[SPECTRA] Some thoughts on the spectral model

Wed Sep 17 10:40:22 PDT 2003

As those of you who were at the recent NVO meeting know, I have been
taking a look at the datasets referred to in the spectral use survey led
by Doug Tody. Here I note a grab-bag of things that came out of this
study we should keep in mind for the spectral data model. In general,
the model for spectra presented earlier covers most of these cases, but
doesn't have a good place to put things like exposure and response
information.

1) The importance of describing clearly the observable (pixel value)
was reemphasized by the study. More cases of observables
to add to the list:
  - Antenna temperature (e.g. SWAS)
  - Ratio of two objects  (e.g. Arcturus over telluric)
    (Does this need extra metadata?)

2) We also need, separately I believe, to describe corrections
made to the observable that do not change its units or overall
interpretation:
  - absorption (atmosphere, galactic, ...)
  - fit, model,..
  - continuum-subtracted
  - lines removed

3) I note that spectra versus wavenumber are in the archives
 (e.g. Arcturus) so we do need to make sure we support this
 in the bandpass/frequency object.

4) NOAO Arc Lamp spectra: what metadata should these have to
  characterize them? In general, what metadata should calibration
  data have? Should this also handle real observation data that
  are used as calibration (e.g. a spectrum of a standard star
  might also have calibration metadata to say that 'this is a
  template for a K2IV star' as well as having the usual this-is-just-data
  metadata. An arc lamp should have metadata saying 'this is a KPNO
  HeNeAr lamp covering the following range'. How structured should
  this metadata be?

5) A lot of archives include spectral line identification tables,
   with catalogs of lines each with parameters like EW. I propose
   - as I think we agreed at Cambridge - that such data does not
   fall under the purview of 'spectrum', it is a separate object
   - possibly a special case of, or spectral analog to, 'source list', 
   possibly with a standard method to convert it to a spectrum object.
   The counter position would be to say that it is just a funny
   way to store a spectrum, with no continuum, but I think the
   extra metadata associated with specific atomic lines argues
   against this.

6) Some data are stored with several different spectra versus
   the same wavelength axis, e.g. a table with 4 columns,
         lambda, spec1, spec2, spec3
   In some cases the spectra refer to different objects,
   in others to different corrections (data, error, bitmask),
   and often to different observables (data1, data2, ratio).
   Should the spectral model treat these as a spectral array
   (a vector-valued spectrum with a single wavelength axis)
   or as an array of spectra (n-1 different spectrum objects,
   replicating the wavelength info for each one)?
   - In the case of error and bitmask, these are tightly related
   to the actual data column and will have explicit places to
   live in the model
   - In the case of two objects and their ratio, I believe
   interoperability will be better served by making data providers
   expose these to the VO as three different spectra. The
   cost is that applications will have to do work to realize that
   the spectra have compatible wavelength axes. But particularly
   in the case of the ratio, where the units are different 
   (dimensionless instead of flux) handling them as a vector could be
   messy.

 7) Although not different from the data model's point of view,
    I'm particularly concerned by the SDSS spectral FITS files.
    These have an n x 4 FITS image, where n is the number of
    wavelength points and the 4 layers are different observables
    (data, continuum-subtracted data, error, mask). This breaks
    the FITS paradigm (e.g. BUNIT is meaningless since the 4th
    plane has different units from the other 3) while using four
    n x 1 images would have been perfectly legal FITS allowing
    use of meaninful metadata. SDSS is by far not the only offender
    in this respect. Data providers will haave to take particular
    care in describing such datasets to the VO, and I suspect the
    data will have to be reformatted prior to transfer along the
    wire if generic VO tools to be developed to operate on
    spectra are to have a chance at swallowing these data.

  - Jonathan

▸ Data shown
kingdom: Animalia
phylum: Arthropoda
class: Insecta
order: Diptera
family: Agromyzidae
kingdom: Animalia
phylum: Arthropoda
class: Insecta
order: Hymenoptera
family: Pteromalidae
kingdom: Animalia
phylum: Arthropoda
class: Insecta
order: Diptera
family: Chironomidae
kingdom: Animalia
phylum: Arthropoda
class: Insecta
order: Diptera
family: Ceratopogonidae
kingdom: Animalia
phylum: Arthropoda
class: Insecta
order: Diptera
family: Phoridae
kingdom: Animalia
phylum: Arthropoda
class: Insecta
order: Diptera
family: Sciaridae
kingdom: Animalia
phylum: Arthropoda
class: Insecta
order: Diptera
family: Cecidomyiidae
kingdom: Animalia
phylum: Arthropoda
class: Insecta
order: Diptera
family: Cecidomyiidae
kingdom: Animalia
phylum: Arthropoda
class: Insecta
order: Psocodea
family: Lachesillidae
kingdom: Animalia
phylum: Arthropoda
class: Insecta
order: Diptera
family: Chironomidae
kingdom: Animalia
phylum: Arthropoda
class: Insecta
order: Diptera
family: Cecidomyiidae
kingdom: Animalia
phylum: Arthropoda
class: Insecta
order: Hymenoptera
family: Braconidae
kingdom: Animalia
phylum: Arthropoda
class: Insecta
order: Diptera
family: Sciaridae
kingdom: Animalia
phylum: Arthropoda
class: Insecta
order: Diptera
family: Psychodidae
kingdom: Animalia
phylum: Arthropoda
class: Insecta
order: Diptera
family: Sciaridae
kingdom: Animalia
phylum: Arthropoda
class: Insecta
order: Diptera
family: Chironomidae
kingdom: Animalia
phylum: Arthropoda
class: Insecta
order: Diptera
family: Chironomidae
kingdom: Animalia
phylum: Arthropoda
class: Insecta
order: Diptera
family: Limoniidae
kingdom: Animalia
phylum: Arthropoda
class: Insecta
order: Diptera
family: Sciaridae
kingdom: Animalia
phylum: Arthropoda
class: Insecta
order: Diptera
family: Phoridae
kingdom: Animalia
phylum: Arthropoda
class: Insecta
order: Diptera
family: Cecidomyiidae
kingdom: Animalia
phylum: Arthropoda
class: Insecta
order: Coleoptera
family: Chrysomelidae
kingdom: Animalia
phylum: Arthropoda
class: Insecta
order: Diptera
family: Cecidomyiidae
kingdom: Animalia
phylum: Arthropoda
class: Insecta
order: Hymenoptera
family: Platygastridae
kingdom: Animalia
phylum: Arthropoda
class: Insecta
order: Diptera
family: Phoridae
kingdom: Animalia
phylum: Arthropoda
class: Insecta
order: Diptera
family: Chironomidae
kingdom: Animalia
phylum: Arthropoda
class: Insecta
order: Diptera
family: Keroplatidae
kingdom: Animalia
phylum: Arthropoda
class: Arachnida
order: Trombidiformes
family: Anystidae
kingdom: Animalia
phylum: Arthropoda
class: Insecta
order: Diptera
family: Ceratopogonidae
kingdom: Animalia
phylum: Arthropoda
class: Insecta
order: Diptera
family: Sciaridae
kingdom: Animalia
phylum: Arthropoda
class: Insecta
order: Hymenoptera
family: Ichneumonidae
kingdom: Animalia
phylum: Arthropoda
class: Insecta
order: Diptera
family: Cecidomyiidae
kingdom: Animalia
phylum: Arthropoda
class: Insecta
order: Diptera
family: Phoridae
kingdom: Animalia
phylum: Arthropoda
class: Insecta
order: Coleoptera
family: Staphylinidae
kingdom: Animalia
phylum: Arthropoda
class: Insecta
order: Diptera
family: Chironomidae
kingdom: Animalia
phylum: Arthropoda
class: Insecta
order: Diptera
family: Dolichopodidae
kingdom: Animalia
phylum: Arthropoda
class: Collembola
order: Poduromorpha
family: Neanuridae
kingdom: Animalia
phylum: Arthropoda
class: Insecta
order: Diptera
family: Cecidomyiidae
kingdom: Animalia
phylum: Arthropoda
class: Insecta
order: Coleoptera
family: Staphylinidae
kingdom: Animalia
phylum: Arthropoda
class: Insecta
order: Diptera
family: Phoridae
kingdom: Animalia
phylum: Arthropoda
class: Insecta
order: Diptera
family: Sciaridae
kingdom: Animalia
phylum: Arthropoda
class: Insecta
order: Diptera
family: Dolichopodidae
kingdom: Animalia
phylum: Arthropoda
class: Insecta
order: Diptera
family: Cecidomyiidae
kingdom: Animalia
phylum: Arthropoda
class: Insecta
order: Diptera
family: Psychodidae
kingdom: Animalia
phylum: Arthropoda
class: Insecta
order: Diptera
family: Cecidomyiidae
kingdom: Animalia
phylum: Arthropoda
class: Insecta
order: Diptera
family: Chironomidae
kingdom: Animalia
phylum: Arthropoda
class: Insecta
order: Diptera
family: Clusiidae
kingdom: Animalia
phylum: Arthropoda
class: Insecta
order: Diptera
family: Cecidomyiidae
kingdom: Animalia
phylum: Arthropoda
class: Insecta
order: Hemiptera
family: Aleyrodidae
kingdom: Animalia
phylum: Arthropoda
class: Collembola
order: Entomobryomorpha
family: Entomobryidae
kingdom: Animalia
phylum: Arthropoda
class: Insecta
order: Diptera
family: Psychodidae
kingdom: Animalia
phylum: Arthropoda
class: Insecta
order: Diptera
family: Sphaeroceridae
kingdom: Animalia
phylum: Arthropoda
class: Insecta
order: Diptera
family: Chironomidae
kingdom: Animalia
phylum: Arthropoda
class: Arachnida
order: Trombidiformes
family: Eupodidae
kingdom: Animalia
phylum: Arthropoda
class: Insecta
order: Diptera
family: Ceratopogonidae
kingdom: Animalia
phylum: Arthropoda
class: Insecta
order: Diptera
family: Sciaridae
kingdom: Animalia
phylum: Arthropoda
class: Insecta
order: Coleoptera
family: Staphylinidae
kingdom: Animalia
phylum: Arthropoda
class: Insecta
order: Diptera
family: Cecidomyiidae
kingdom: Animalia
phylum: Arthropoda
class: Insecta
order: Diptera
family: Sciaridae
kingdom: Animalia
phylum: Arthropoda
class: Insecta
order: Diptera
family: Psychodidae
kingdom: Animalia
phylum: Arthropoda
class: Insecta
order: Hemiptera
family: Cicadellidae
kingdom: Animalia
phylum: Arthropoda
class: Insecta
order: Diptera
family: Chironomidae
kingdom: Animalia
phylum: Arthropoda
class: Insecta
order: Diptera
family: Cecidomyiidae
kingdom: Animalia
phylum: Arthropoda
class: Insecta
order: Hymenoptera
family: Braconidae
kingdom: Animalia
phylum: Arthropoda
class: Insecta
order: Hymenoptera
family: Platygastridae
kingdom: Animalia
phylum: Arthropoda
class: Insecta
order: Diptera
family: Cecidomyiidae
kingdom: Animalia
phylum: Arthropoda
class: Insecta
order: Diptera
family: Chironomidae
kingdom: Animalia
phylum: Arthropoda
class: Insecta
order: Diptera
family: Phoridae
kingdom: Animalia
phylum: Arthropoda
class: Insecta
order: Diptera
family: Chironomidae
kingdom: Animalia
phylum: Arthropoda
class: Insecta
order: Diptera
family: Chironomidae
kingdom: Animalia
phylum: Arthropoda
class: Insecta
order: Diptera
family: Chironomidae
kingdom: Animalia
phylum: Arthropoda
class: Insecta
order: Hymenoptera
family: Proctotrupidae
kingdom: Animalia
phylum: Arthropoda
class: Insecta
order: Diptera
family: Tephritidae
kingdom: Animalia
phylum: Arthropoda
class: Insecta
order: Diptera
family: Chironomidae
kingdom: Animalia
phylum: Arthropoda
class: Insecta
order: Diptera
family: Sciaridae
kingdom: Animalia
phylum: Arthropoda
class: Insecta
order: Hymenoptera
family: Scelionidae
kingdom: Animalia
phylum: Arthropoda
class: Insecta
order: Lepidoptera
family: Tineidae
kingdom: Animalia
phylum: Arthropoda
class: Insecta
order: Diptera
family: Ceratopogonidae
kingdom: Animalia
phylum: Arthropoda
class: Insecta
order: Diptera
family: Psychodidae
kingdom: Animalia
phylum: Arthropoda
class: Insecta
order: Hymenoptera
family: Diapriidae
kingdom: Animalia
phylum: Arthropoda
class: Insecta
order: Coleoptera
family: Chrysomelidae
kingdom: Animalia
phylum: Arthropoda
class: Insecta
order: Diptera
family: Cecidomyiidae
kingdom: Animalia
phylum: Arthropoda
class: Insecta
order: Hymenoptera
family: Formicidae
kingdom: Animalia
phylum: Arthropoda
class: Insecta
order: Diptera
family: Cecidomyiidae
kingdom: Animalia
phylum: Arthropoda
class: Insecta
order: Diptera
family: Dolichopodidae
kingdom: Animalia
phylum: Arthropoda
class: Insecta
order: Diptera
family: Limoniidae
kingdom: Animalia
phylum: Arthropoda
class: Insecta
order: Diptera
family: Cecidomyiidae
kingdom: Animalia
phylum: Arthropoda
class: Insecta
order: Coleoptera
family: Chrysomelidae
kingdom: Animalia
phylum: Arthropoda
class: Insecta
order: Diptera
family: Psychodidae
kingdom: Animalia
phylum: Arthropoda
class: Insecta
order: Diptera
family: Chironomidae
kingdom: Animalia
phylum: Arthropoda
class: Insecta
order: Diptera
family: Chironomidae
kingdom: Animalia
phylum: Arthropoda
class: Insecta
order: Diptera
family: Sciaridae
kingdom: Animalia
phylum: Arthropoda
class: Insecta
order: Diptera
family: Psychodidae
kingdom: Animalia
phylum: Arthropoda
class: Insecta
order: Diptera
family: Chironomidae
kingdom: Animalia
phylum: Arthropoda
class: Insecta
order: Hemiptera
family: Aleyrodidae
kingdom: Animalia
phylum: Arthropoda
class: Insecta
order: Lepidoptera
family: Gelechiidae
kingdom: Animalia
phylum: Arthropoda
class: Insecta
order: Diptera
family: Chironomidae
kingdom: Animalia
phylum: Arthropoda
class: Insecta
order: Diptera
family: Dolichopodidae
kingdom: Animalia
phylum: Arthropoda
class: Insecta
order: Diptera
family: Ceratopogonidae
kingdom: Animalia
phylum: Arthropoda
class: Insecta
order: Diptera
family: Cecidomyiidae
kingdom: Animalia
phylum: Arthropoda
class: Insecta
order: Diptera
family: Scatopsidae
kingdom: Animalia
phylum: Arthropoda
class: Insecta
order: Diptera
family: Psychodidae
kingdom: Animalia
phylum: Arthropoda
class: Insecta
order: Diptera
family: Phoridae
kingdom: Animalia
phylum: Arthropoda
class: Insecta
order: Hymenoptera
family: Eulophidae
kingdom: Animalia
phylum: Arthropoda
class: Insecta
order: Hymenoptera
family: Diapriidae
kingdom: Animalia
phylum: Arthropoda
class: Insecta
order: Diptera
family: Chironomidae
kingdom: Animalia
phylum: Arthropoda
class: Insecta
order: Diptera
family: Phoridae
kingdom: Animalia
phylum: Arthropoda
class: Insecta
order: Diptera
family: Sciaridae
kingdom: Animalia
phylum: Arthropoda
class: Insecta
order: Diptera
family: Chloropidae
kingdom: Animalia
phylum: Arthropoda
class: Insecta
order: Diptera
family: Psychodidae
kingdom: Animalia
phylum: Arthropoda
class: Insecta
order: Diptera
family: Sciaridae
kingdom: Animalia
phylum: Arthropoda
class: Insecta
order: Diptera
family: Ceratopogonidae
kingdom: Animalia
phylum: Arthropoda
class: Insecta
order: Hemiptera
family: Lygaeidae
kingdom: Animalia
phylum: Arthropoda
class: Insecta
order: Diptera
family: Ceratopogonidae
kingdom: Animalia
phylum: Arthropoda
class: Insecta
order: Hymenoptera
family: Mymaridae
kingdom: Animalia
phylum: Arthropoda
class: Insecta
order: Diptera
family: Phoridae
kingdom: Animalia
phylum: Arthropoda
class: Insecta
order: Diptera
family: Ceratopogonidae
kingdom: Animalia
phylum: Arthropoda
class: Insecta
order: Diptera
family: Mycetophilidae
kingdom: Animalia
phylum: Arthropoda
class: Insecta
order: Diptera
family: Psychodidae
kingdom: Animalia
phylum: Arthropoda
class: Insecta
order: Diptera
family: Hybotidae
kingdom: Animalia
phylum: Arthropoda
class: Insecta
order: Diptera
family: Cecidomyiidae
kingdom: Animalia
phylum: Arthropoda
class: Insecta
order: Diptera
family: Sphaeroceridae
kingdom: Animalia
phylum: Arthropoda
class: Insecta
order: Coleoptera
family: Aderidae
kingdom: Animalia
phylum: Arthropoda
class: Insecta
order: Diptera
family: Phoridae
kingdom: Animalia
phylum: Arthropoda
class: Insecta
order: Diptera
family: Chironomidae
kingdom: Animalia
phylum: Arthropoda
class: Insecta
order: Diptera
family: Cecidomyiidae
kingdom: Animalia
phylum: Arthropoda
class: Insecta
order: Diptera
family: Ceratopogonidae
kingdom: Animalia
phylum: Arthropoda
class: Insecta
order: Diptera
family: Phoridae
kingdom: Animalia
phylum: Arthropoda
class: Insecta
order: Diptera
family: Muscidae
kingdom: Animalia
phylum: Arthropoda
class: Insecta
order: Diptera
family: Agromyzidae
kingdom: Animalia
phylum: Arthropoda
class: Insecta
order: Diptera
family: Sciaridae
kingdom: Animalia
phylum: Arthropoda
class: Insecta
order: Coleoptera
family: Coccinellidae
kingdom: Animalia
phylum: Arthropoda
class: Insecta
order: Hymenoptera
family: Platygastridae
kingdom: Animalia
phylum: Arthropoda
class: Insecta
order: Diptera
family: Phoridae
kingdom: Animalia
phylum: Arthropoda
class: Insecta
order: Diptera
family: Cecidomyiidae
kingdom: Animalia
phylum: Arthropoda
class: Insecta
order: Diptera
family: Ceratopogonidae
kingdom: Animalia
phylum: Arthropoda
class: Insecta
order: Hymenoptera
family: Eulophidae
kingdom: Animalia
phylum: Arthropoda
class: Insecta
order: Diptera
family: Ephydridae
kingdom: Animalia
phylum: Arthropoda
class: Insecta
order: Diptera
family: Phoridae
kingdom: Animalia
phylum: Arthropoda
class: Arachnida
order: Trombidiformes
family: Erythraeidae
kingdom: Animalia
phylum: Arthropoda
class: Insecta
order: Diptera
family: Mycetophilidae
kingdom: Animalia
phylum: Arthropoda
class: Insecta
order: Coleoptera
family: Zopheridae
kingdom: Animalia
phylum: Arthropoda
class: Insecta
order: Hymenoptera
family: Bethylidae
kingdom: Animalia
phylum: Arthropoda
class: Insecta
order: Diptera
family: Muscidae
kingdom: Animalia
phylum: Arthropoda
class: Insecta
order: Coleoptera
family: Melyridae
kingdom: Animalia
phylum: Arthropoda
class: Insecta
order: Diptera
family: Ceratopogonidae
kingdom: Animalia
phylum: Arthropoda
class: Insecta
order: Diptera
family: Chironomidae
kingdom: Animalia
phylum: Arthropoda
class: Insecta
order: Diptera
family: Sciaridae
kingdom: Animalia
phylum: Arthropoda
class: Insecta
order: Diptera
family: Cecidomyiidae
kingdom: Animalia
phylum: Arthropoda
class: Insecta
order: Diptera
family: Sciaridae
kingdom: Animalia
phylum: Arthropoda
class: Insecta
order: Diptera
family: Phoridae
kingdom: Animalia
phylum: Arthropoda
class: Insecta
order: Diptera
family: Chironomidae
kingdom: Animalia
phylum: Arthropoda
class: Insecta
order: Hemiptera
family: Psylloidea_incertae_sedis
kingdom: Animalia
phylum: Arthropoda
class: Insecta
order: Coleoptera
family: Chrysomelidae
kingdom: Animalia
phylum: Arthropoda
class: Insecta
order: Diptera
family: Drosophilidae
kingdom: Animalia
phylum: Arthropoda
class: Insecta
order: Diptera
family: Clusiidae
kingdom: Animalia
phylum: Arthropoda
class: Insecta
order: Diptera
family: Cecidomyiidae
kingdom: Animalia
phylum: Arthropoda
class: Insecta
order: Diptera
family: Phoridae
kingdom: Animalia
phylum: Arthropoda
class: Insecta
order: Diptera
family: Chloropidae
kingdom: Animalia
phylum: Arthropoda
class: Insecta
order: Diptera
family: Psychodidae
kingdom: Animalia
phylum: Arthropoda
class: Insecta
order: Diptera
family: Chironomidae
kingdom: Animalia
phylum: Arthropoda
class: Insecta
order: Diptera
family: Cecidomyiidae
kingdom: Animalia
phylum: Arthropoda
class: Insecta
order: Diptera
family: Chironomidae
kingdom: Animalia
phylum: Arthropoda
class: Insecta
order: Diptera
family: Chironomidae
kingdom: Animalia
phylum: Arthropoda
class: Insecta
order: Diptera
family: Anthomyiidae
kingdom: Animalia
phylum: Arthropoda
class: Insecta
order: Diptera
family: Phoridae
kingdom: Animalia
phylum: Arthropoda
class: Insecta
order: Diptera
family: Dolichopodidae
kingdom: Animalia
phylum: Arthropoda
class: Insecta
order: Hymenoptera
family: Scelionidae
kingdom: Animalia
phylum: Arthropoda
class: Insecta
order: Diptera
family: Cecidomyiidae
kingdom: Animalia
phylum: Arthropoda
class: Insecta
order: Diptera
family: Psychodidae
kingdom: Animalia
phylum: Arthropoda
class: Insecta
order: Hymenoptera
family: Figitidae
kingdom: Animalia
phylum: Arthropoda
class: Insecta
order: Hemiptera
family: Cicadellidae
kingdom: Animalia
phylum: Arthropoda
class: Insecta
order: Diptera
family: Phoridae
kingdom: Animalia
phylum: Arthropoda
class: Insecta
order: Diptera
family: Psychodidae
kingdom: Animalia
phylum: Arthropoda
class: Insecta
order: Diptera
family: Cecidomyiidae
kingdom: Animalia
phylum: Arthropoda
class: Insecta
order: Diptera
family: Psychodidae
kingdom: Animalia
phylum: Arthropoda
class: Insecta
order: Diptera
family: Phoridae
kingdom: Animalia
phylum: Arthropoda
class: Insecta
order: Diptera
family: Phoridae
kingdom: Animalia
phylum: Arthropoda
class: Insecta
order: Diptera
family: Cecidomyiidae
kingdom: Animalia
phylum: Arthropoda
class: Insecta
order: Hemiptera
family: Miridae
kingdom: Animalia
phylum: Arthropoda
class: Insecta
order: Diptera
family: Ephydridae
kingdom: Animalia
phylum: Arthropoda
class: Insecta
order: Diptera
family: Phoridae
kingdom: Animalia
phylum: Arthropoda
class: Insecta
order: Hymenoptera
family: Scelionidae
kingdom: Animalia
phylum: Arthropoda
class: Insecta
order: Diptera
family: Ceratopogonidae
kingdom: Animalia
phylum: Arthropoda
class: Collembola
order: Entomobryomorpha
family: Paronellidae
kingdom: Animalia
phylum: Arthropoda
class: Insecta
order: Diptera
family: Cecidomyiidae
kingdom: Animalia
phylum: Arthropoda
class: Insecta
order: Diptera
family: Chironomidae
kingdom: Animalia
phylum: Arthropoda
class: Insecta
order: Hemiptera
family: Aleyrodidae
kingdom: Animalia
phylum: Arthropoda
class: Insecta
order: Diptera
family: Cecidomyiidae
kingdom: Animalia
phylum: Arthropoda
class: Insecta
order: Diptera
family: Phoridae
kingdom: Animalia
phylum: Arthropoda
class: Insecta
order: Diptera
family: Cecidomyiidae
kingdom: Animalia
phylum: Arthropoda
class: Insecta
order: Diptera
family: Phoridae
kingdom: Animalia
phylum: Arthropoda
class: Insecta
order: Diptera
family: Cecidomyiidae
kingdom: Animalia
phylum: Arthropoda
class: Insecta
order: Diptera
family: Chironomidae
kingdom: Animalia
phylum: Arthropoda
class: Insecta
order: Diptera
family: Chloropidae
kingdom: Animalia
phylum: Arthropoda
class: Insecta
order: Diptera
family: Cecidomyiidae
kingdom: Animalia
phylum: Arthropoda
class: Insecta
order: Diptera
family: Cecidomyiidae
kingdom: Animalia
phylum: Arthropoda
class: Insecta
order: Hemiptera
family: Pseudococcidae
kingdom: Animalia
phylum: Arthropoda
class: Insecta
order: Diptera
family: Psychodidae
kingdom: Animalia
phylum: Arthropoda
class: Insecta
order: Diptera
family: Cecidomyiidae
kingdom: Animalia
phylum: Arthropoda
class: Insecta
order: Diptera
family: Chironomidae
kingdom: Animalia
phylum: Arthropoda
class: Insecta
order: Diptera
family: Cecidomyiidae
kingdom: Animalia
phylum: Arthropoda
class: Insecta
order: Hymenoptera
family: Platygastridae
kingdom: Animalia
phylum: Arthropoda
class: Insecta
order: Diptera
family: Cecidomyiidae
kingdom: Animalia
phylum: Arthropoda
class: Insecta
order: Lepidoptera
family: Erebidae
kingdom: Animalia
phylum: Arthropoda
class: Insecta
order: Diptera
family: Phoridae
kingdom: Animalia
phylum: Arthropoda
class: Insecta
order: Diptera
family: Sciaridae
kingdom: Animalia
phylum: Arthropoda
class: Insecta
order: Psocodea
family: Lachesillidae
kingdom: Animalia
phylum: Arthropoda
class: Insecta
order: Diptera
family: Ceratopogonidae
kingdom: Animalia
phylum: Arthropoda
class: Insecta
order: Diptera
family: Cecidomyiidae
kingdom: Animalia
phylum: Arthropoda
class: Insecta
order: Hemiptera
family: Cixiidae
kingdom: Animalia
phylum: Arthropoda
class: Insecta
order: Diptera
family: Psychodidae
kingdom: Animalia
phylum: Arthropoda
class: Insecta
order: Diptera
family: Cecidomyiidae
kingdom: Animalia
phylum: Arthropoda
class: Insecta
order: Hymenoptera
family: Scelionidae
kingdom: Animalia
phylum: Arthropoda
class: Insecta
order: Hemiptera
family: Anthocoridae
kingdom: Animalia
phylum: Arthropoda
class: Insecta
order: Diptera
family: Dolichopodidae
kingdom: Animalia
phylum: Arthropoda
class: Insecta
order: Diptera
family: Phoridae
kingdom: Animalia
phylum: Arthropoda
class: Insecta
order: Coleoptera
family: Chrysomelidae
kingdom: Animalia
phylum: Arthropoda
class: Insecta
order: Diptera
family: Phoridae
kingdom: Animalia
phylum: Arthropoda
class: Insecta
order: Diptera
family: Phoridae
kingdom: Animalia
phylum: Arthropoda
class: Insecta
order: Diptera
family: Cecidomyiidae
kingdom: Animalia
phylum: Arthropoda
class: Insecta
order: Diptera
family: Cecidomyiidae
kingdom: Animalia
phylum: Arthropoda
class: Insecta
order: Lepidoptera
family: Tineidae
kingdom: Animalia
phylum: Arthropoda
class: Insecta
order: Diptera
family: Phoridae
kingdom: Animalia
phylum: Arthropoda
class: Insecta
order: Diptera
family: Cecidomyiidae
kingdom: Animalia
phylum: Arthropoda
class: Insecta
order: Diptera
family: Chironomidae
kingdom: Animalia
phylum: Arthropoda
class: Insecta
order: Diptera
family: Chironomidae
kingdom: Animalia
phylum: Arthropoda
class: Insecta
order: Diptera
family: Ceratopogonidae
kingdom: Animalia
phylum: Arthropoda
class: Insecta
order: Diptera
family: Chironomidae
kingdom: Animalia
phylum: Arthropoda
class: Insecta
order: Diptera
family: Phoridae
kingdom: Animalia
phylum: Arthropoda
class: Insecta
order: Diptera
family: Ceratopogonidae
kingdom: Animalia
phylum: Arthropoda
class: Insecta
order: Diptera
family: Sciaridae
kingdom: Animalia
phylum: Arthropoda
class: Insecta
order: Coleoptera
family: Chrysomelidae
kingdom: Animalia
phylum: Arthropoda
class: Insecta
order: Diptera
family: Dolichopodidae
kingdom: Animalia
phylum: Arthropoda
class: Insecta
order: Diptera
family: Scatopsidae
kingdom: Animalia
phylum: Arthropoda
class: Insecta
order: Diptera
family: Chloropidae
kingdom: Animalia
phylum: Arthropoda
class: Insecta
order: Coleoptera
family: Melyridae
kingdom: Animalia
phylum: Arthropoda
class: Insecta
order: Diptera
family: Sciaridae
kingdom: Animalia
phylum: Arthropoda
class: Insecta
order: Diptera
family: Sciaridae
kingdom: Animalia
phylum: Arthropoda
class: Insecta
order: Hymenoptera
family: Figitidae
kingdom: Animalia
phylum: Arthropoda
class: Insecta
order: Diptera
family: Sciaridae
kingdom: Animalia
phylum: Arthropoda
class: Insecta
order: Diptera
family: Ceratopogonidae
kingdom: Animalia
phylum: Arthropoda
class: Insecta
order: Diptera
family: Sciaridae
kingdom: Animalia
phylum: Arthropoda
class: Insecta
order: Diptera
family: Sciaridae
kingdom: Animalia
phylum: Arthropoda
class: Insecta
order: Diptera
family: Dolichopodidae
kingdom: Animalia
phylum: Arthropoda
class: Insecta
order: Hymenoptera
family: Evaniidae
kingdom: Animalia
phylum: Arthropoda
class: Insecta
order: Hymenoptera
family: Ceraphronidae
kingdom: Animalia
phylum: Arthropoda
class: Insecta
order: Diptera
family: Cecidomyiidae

▸ Task requirements
1 – Answer these from the spectral model post:
(a) What example is given for antenna temperature as an observable?
(b) What kind of lamp does the sample arc lamp metadata name?
(c) What are the four layers in the SDSS spectral FITS files?
2 – Quote the spectral model post word for word, starting at "5) A lot of" and ending at "a spectrum object.".
The listing has nothing to do with the spectral model post.

▸ Responses to the exercise
1 –
(a) SWAS
(b) A KPNO HeNeAr lamp
(c) Data, continuum-subtracted data, error, and mask

2 –
5) A lot of archives include spectral line identification tables,
   with catalogs of lines each with parameters like EW. I propose
   - as I think we agreed at Cambridge - that such data does not
   fall under the purview of 'spectrum', it is a separate object
   - possibly a special case of, or spectral analog to, 'source list', 
   possibly with a standard method to convert it to a spectrum object.